SIIA Chairman Simon Tay recently spoke at the APEC CEO Summit in a panel about the economic dynamism of the Asia-Pacific and the global economy. Some of his remarks featured in a recent article by the AFP.
In his remarks, Mr Tay focused on the Trans-Pacific Partnership (TPP) as a starting point for a potential free trade agreement for the Asia-Pacific. The TPP currently includes four members (Brunei, Chile, New Zealand and Singapore) but is in negotiations with five others, including the United States.
At this year's APEC, Japan discussed the possibility of it joining the grouping. However, Mr Tay tempered expectations, and was quoted in the AFP article as saying:
Simon Tay, chairman of the Singapore Institute of International Affairs, said Japan would benefit from joining TPP but that the government should only act when it has domestic consensus and is fully committed.

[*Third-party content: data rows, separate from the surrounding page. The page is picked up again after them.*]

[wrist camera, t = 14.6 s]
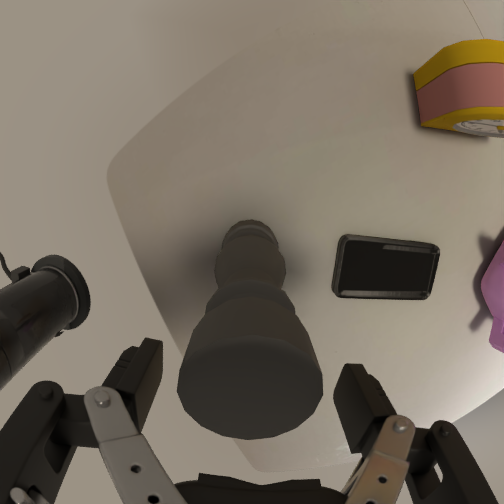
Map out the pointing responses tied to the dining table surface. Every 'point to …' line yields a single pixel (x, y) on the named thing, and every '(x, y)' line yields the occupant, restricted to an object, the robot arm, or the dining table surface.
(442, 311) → the dining table surface
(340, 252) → the phone
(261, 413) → the candle holder
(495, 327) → the teapot
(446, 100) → the alarm clock
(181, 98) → the dining table surface
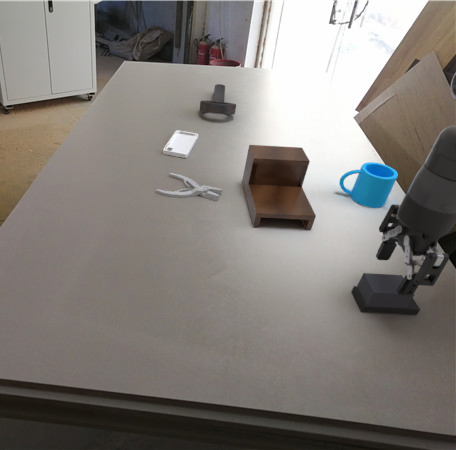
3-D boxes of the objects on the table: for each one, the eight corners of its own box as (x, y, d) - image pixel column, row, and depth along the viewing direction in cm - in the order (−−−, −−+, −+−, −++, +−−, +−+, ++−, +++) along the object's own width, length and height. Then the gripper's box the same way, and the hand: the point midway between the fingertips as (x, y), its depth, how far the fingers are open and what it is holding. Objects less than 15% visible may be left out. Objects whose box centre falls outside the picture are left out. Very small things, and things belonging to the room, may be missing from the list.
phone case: (186, 158, 115) (198, 137, 127) (187, 154, 114) (199, 133, 126) (162, 154, 117) (175, 133, 128) (162, 149, 116) (176, 129, 127)
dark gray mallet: (202, 104, 162) (198, 111, 135) (204, 82, 159) (201, 85, 131) (232, 107, 161) (235, 115, 133) (235, 85, 158) (239, 88, 130)
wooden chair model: (291, 185, 106) (302, 147, 99) (310, 230, 91) (325, 188, 84) (241, 183, 106) (249, 144, 99) (253, 227, 91) (263, 185, 84)
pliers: (170, 169, 107) (225, 182, 102) (170, 174, 108) (224, 188, 103) (156, 187, 99) (215, 202, 95) (156, 192, 100) (214, 208, 96)
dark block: (404, 294, 76) (415, 275, 73) (416, 315, 72) (429, 295, 69) (351, 291, 76) (360, 272, 73) (361, 312, 72) (371, 292, 69)
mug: (381, 193, 105) (394, 165, 100) (387, 210, 98) (401, 181, 93) (333, 185, 107) (343, 157, 102) (336, 201, 101) (347, 173, 96)
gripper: (491, 227, 54) (434, 308, 64) (436, 174, 66) (395, 249, 76) (436, 224, 54) (387, 305, 64) (390, 171, 66) (355, 247, 75)
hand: (391, 275), depth 70 cm, fingers open, 8 cm apart
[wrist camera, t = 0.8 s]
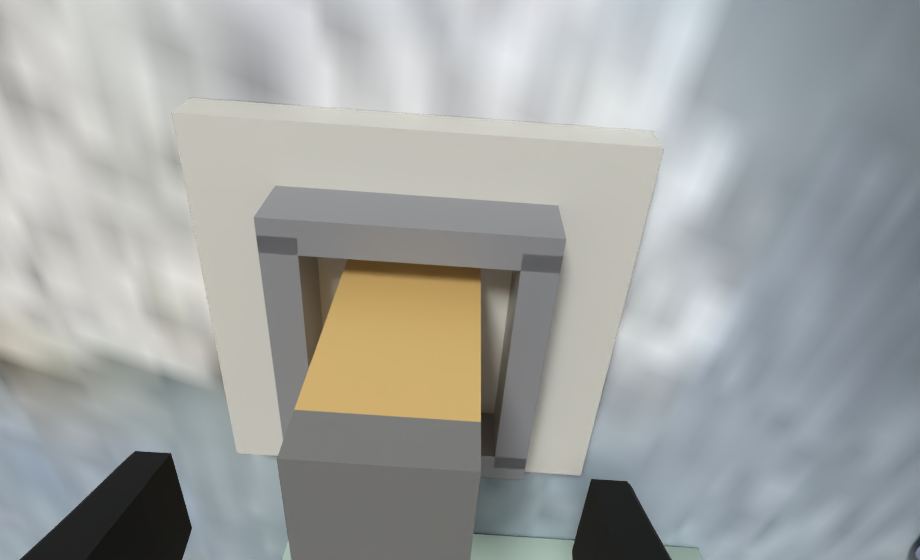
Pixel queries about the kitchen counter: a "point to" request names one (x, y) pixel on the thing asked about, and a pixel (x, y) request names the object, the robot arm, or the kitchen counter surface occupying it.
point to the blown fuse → (389, 419)
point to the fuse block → (419, 252)
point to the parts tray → (536, 549)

"Now with America on board, the negotiations since last year have already been very lively and now nine countries are on board," Tay said.
"Frankly it's still quite a small raft and America is already a very large person. The last thing we actually need now for the negotiations to be progressive is for Japan to also come on board and sort of wobble, because of agriculture and other issues.
"To get them on board -- when they are uncertain -- too quickly would actually ruin the TPP for the rest of us."